In deeper parts of the lake, there exists an extensive field of mushroom- and club-shaped stromatolites. Such a large field is not known to exist in other hypersaline Bahamian lakes. The stromatolites are characterized by thin, high Mg-calcite, lithified laminae (2.0 to 3 mm thick). They may reach up to 1.0 m tall and 1.0 m wide. A microbial mat covers the top lithified layer of the stromatolites (Table 1). Accretion of the lithified layers is thought to be due either to inorganic chemical precipitation or to biologically mediated precipitation of CaCO3. The low hydrodynamic energy of Storr's Lake precludes the possibility that formation and growth of the stromatolites is due to trapping and binding of sediments. The stromatolites are estimated to have initially formed approximately 2,000 years ago. Microbial stromatolites are thought to be the first complex biological communities that evolved on earth and the morphology of the Storr's Lake stromatolites is reminiscent of Precambrian stromatolite fossils. Geologically, fossilized stromatolites may indicate past presence of shallow beach and lagoon environments. Because of its microbial community structure and chemical composition, Storr's Lake may represent a modern day analog of water-stressed Precambrian lagoon biomes.

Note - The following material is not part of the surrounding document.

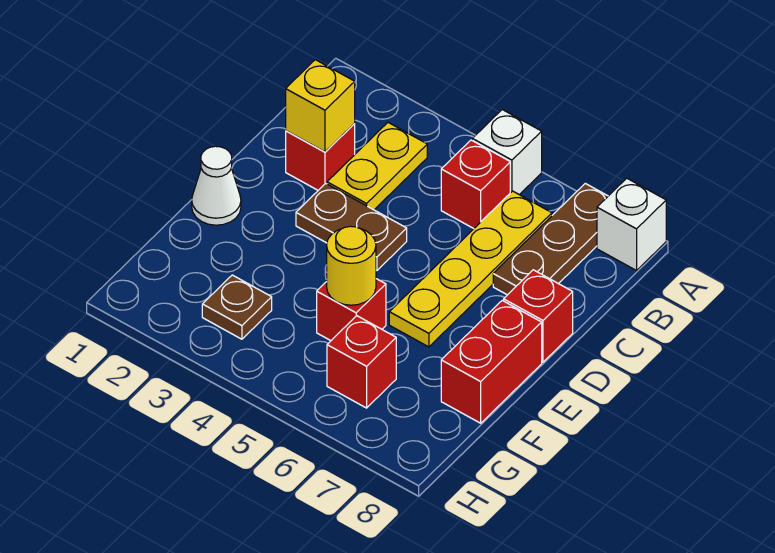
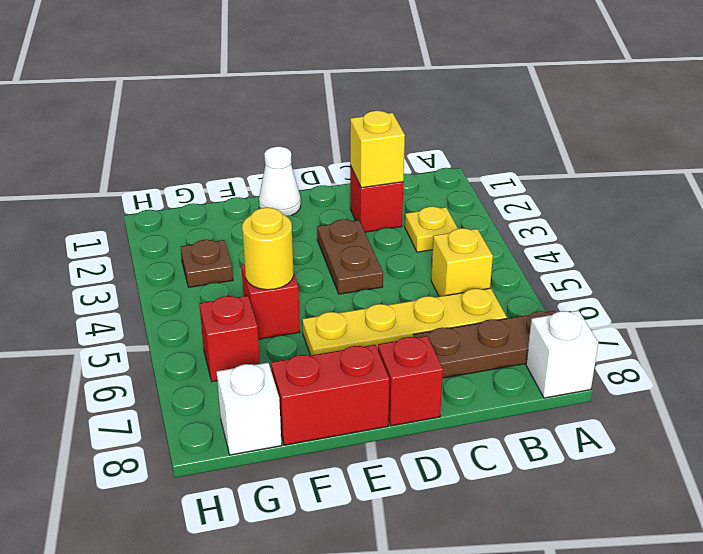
white 1x1 brick [472,110,542,195] -> white 1x1 brick moved to [217,363,282,455]
yellow 1x2 plate [327,123,427,210] -> yellow 1x1 plate [405,207,458,252]
red 1x1 brick [441,140,510,229] -> yellow 1x1 brick [431,228,493,297]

In addition to its potential relevance to ancient biomes, Storr's Lake is a unique system in the Bahamas, if not the world. The relative isolation and unique biotic structure of San Salvador's lake communities, therefore, greatly increase the likelihood of obtaining novel organisms and discovering novel properties that allow them to survive and actively grow in water-stressed environments characterized by intense ultraviolet radiation and nutrient deprivation. Indeed, a unique heterotrophic isolate from Storr's Lake potentially represents a new genus. Other isolates, while possessing unique 16S sequences, show a great deal of similarity to Salinivibrio, Flavobacterium, Marinobacter and Rhodovulum.